Government has decided to reserve three out of the nine oil scheduled to be put on offer in the upcoming licensing round expected this year, the Energy Minister, Boakye Agyarko has stated.
The reserved blocks will form the basis of the second bidding round next year.
He made this announcement at the inauguration of the licensing rounds bid evaluation and negotiation committee on Wednesday.
Agyarko mentioned that government is determined to identify further prospects in the Eastern, Central and the onshore Voltain basins to increase the number of blocks available for allocation.
“This will put to test all allocation mechanisms prescribed by the Petroleum Exploration and Production Act (Act 919) in order to examine the efficacy of these mechanisms and to address any challenges that may emerge in the application of the law.”

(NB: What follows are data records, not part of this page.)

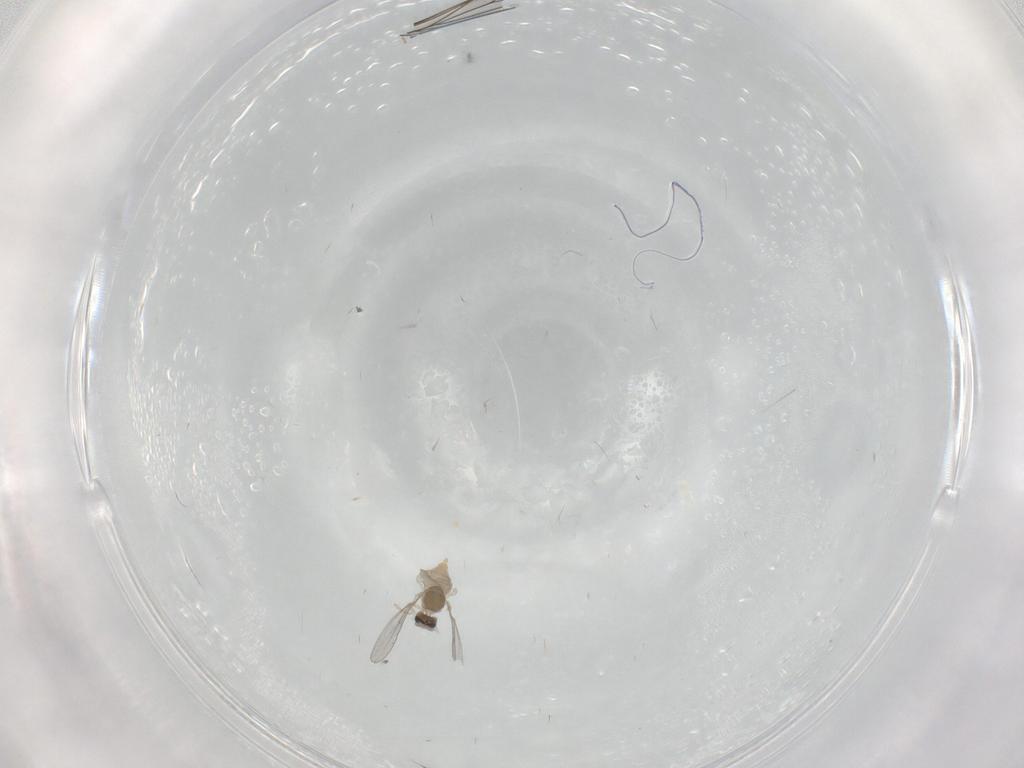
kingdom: Animalia
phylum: Arthropoda
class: Insecta
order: Diptera
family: Cecidomyiidae
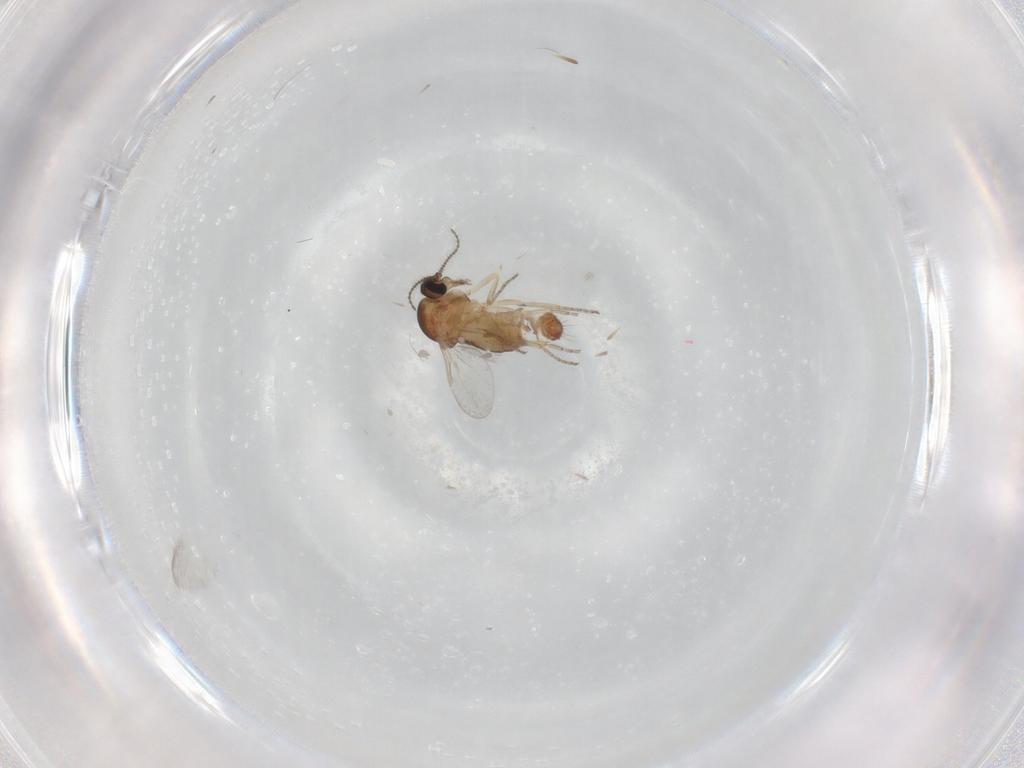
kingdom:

In explaining the allocation for this year’s round of bidding offer for the oil blocks at the end of the year, Agyarko noted that, three of the blocks will be allotted through open public competitive tender; two shall be allocated through direct negotiations.
The remaining one will be reserved for Ghana’s national oil company, the Ghana National Petroleum Corporation (GNPC), to explore in partnership with its chosen strategic partner with the view to developing its technical capacity and becoming an operator.
This year the licensing rounds will be focused on the Western Basin, due to the availability of infrastructure that could facilitate the development of any discovery made in the area.
Agyarko revealed that a fourth Floating, Production, Storage and Offloading (FPSO) vessel will be in place by 2021.
This will ensure a quick development of hydrocarbons, maximising value and minimising cost.
In line with government’s policy objective of replacing existing reserves before they start declining, it has become necessary to create the environment for accelerating activities through the strategy of aggressive exploration.
Agyarko noted that, in preparing for the allocation of more oil blocks in accordance with Act 919, government has put in motion some measures including a regulatory framework to govern the licensing process with the Attorney General’s Department for drafting.
In addition to this, the Ghana Model Petroleum Agreement is being reviewed to align it with the Petroleum Exploration and Production Act (Act 919) and new regulations. Moreover, Government is also developing, for the first time, a Model Joint Operating Agreement, to guide investors on the acceptable norms for joint ventures.
The licensing rounds bid evaluation and negotiation committee will be mandated to setup online data room where all data can be accessed by prospective bidders, as well as embarking on promotion and roadshows in collaboration with the Petroleum Commission, among other key mandates.